◆ Texte:
● ● ● ● ●
Comptes à l’étranger: Dassault au tribunal
Le dossier des comptes cachés à l’étranger de Serge Dassault, qui risque son fauteuil de sénateur, revient aujourd’hui devant le tribunal correctionnel de Paris après un supplément d’information au cours duquel l’industriel a enfin été entendu. Le p.-d.g. du groupe Dassault, 91 ans, est poursuivi pour blanchiment de fraude fiscale. En cause, les comptes de quatre fondations et sociétés, basés au Luxembourg et au Liechtenstein, qui ont abrité jusqu’à 31millions d’euros en 2006, près de 12 millions en 2014. Après trois audiences en juillet dernier où le sénateur (LR) de l’Essonne ne s’est pas présenté devant ses juges, le tribunal a ordonné, deux mois plus tard, de nouvelles auditions. Toutes ont été effectuées, hormis celle de Gérard Limat, grand ami de la famille Dassault, qui gérait des sociétés dont il est question dans cette affaire.
● ● ● ● ●
◆ Consigne 1:
Répondez aux questions suivantes à partir de l'article sur les comptes de Serge Dassault.
(a) Pour quel délit le p.-d.g. du groupe Dassault est-il poursuivi ?
(b) Dans quels pays sont basés les comptes en cause ?
(c) Quelle audition ordonnée par le tribunal n'a pas été effectuée ?
◆ Consigne 2: Reprenez l'article sur les comptes de Serge Dassault à la suite de sa dernière phrase et écrivez-en la suite.

◆ Données étudiées:
● ● ● ● ●
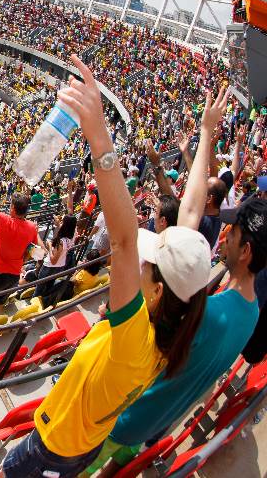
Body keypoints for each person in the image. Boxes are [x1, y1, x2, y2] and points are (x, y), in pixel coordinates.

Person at [0, 56, 210, 478]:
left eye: (149, 265)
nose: (139, 264)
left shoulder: (135, 337)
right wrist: (205, 135)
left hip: (52, 448)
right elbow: (190, 212)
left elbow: (125, 240)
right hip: (79, 444)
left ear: (158, 290)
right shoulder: (169, 325)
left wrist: (98, 137)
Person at [87, 93, 263, 477]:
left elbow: (187, 212)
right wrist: (205, 132)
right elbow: (192, 210)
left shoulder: (199, 311)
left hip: (123, 419)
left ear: (246, 251)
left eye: (232, 235)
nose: (226, 234)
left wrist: (205, 131)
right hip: (157, 425)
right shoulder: (249, 313)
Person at [0, 182, 42, 317]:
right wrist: (22, 260)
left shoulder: (6, 221)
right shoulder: (31, 228)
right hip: (14, 276)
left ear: (12, 208)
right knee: (0, 303)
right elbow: (36, 252)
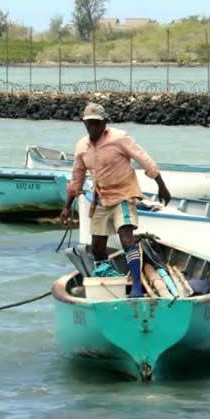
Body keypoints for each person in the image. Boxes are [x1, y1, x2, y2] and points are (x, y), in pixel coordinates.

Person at [60, 102, 171, 297]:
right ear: (84, 124)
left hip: (124, 195)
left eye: (96, 123)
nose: (92, 127)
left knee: (126, 237)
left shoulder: (119, 138)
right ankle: (105, 277)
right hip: (101, 198)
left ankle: (136, 285)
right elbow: (77, 177)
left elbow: (143, 159)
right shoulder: (82, 147)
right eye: (89, 123)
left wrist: (161, 185)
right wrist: (67, 207)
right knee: (97, 247)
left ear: (104, 123)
● ● ● ● ●
◆ Corrigé 1:
(a) Il est poursuivi pour blanchiment de fraude fiscale.
(b) Les comptes sont basés au Luxembourg et au Liechtenstein.
(c) L'audition de Gérard Limat, grand ami de la famille Dassault, n'a pas été effectuée.

◆ Corrigé 2:
Lié à l’affaire d’achats de voix
Dans un autre dossier, toujours en cours d’instruction, visant Serge Dassault pour un système présumé d’achats de voix pendant les campagnes pour les élections municipales à CorbeilEssonnes en 2009 et 2010, il avait livré un témoignage clé, confiant avoir utilisé deux comptes au Luxembourg, appartenant en réalité au sénateur, pour distribuer jusqu’en 2010 des fonds à des intermédiaires dans le cadre des campagnes électorales à Corbeil. Le 1er septembre dernier, le tribunal a estimé que si «Serge Dassault a bien assumé, au final, être propriétaire de ces fonds dissimulés non déclarés», il convient d’ordonner un supplément d’information pour éclairer les juges sur « le rôle exact du prévenu» dans la gestion de ces fonds. Pendant l’enquête, le sénateur n’avait pas déféré aux convocations des enquêteurs. Mais il a finalement été entendu dans le cadre du supplément d’information. Sa présence au procès à partir d’aujourd’hui semble peu probable. Les investigations supplémentaires visaient également à entendre l’avocat suisse de Dassault, Me Luc Argand, et à obtenir la déclaration de succession de Claude Dassault, frère de Serge décédé en 2011. Serge Dassault a en effet affirmé, dans des courriers, qu’il a hérité de ces fonds, qui appartenaient à son père, mort en 1986, puis à sa mère, décédée en 1992, avant de revenir à son frère Claude et à lui.
Non déclarés au fisc
Quant à l’origine des fonds, selon la « rumeur » au sein de la famille, ils auraient été placés dans les années 1950 par Marcel Dassault, qui avait « peur de revivre la guerre » et voulait « protéger sa famille ». Il est également reproché à Serge Dassault d’avoir omis dans ses déclarations de patrimoine 11 millions d’euros en 2014 et 16 millions d’euros en 2011. Il a depuis régularisé sa situation, tant auprès de l’administration fiscale que de la Haute autorité pour la transparence de la vie publique, qui avait saisi la justice. Au mois de juillet, le parquet national financier avait requis deux ans de prison avec sursis, neuf millions d’euros d’amende et surtout cinq ans d’inéligibilité. Car pour l’accusation, se pose la question de savoir si Serge Dassault, membre de la commission des Finances, «peut décemment donner ses avis sur la loi fiscale», «sur les lois qui répriment le blanchiment».